Elle partage sa vie avec Jack, un Montréalais. Que vient-il faire à l'autre bout du monde ? L'auteur se garde bien de préciser sa mission avant le dénouement. En fait, cet amant occupe toute l'avant-scène. Avec lui, nous parcourons surtout les rues kaboulies, qui offrent un concert de klaxons aux visages grillagés par la burqa ou velus portant une kalachnikov. Il circule aisément parmi eux, parvenant même à établir avec les hommes des relations d'amitié que l'on arrose avec de la bière ou de la vodka. Le roman s'attarde à cet aspect en démontrant qu'au-delà de la politique et de la religion qui barrent la route à la fraternité, les humains sont nés pour être frères. C'est angélique, mais l'œuvre n'en perd pas sa crédibilité pour autant.

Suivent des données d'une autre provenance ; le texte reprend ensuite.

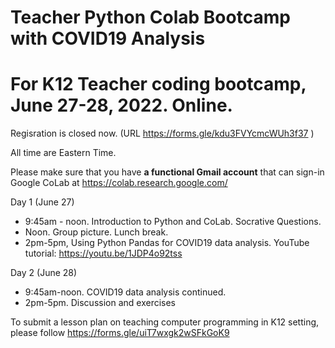 # Teacher Python Colab Bootcamp with COVID19 Analysis
# For K12 Teacher coding bootcamp, June 27-28, 2022. Online. 
Regisration is closed now. (URL https://forms.gle/kdu3FVYcmcWUh3f37 )

All time are Eastern Time. <br> 

Please make sure that you have **a functional Gmail account** that can sign-in Google CoLab at https://colab.research.google.com/

Day 1 (June 27) <br> 
+ 9:45am - noon. Introduction to Python and CoLab. Socrative Questions. <br> 
+ Noon.  Group picture. Lunch break. 
+ 2pm-5pm,  Using Python Pandas for COVID19 data analysis. YouTube tutorial: https://youtu.be/1JDP4o92tss  <br> 
       
Day 2 (June 28) <br>
* 9:45am-noon. COVID19 data analysis continued. <br> 
* 2pm-5pm.  Discussion and exercises

To submit a lesson plan on teaching computer programming in K12 setting, please follow https://forms.gle/uiT7wxgk2wSFkGoK9 
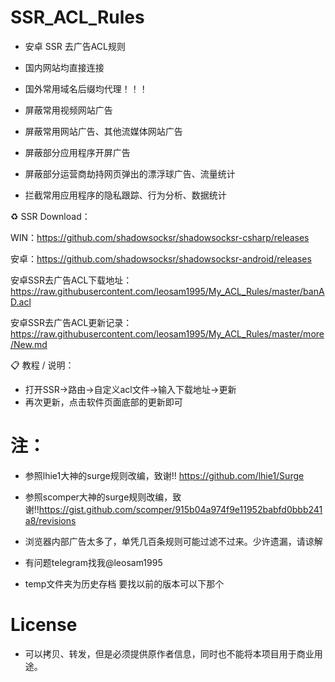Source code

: # SSR_ACL_Rules
* 安卓 SSR 去广告ACL规则

* 国内网站均直接连接
* 国外常用域名后缀均代理！！！

* 屏蔽常用视频网站广告
* 屏蔽常用网站广告、其他流媒体网站广告
* 屏蔽部分应用程序开屏广告
* 屏蔽部分运营商劫持网页弹出的漂浮球广告、流量统计
* 拦截常用应用程序的隐私跟踪、行为分析、数据统计


♻️ SSR Download：

WIN：https://github.com/shadowsocksr/shadowsocksr-csharp/releases

安卓：https://github.com/shadowsocksr/shadowsocksr-android/releases

安卓SSR去广告ACL下载地址：https://raw.githubusercontent.com/leosam1995/My_ACL_Rules/master/banAD.acl

安卓SSR去广告ACL更新记录：https://raw.githubusercontent.com/leosam1995/My_ACL_Rules/master/more/New.md

📋 教程 / 说明：
* 打开SSR->路由->自定义acl文件->输入下载地址->更新
* 再次更新，点击软件页面底部的更新即可

# 注：
* 参照lhie1大神的surge规则改编，致谢!! https://github.com/lhie1/Surge
* 参照scomper大神的surge规则改编，致谢!!https://gist.github.com/scomper/915b04a974f9e11952babfd0bbb241a8/revisions

* 浏览器内部广告太多了，单凭几百条规则可能过滤不过来。少许遗漏，请谅解
* 有问题telegram找我@leosam1995
* temp文件夹为历史存档 要找以前的版本可以下那个
		
# License		
* 可以拷贝、转发，但是必须提供原作者信息，同时也不能将本项目用于商业用途。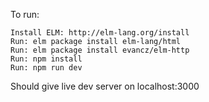 To run:

    Install ELM: http://elm-lang.org/install
    Run: elm package install elm-lang/html
    Run: elm package install evancz/elm-http
    Run: npm install
    Run: npm run dev

Should give live dev server on localhost:3000
    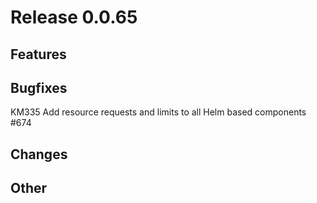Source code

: # Release 0.0.65

## Features

## Bugfixes

KM335 Add resource requests and limits to all Helm based components #674

## Changes

## Other
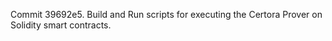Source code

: Commit 39692e5.                    Build and Run scripts for executing the Certora Prover on Solidity smart contracts.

En somme, c’est le quotidien d'un Québécois porté par l'amour de sa rousse. Mais c'est dans l'embrouillamini que le roman parvient à nous faire partager une vision sympathique de l'Afghan avec son jeu de base-ball et de l'œuf que l'on entrechoque en évitant d'en briser la coquille. Au lieu de se contenter de décrire certains aspects du conflit afghan, Yann Francis mise sur les relations humaines pour en couper le nœud gordien. Poétique et humoristique par moments, cette œuvre généreuse et intéressante porte la marque d'un auteur qui en est à ses premières armes.